Hello @Sayyam-Shah Not developer. I believe that the GRNBOOST2 algorithm needs a revolution. It's low efficient now. In my case, 20000 cells with 20000 genes needs 150000 hours for running.

Sayyam-Shah commented 2 years ago

I agree. The algorithm is not memory efficient. I have solved the issue with an alternative. I created meta cells using the tool below and inputted my own feature genes to account for batch correction. https://genomebiology.biomedcentral.com/articles/10.1186/s13059-022-02667-1

I then ran the grn and cistarget step on the metacells. However, I ran aucell using the metacell regulons and the full original expression matrix.

I got pretty good results from that workflow.

Yakun-Pang commented 2 years ago

Hi, just for someone else experiencing the same issue with large database.
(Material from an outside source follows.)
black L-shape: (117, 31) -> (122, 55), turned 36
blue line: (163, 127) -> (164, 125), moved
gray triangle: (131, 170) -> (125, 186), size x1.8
I am running 80k+ cells and about 30k genes with 512 GB of memory and 34 CPUs on HPC. I followed the advice from https://pyscenic.readthedocs.io/en/latest/faq.html and tried arboreto_with_multiprocessing.py. unlike the pyscenic grn will stuck on the inferring regulatory network step without any information until it finished and ready for output file writing, arboreto_with_multiprocessing.py will give you the timeline and estimate total time.It still running but has finished 32% in 16 hours which is full of hope.

ghuls commented 1 year ago

With which version of pySCENIC was it? The arboreto step in 0.12.0 and higher will use the multiprocessing version by default now as dask seems to be too unreliable.
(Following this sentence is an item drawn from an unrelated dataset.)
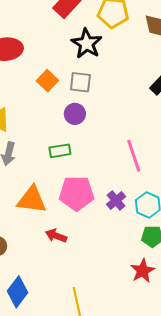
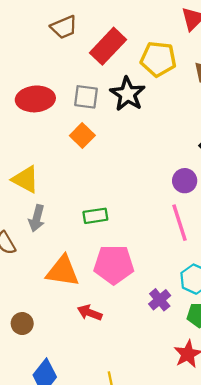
gray square: (80, 82) -> (86, 97), moved
purple circle: (75, 114) -> (185, 181), moved
purple cross: (116, 200) -> (160, 300), moved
Yakun-Pang commented 1 year ago

With which version of pySCENIC was it? The arboreto step in 0.12.0 and higher will use the multiprocessing version by default now as dask seems to be too unreliable.

I am using 0.11.0. I got some issues with updated versions of pySCENIC. I got bus error with dask and arboreto also super super slow.

ATPs commented 3 weeks ago

I found thatit works better with intel CPU than AMD. Also, if the input file is larger than a certain number, it cannot make full use of the CPU computation power and takes much much longer time to finish. It is the problem of GRNBOOST2.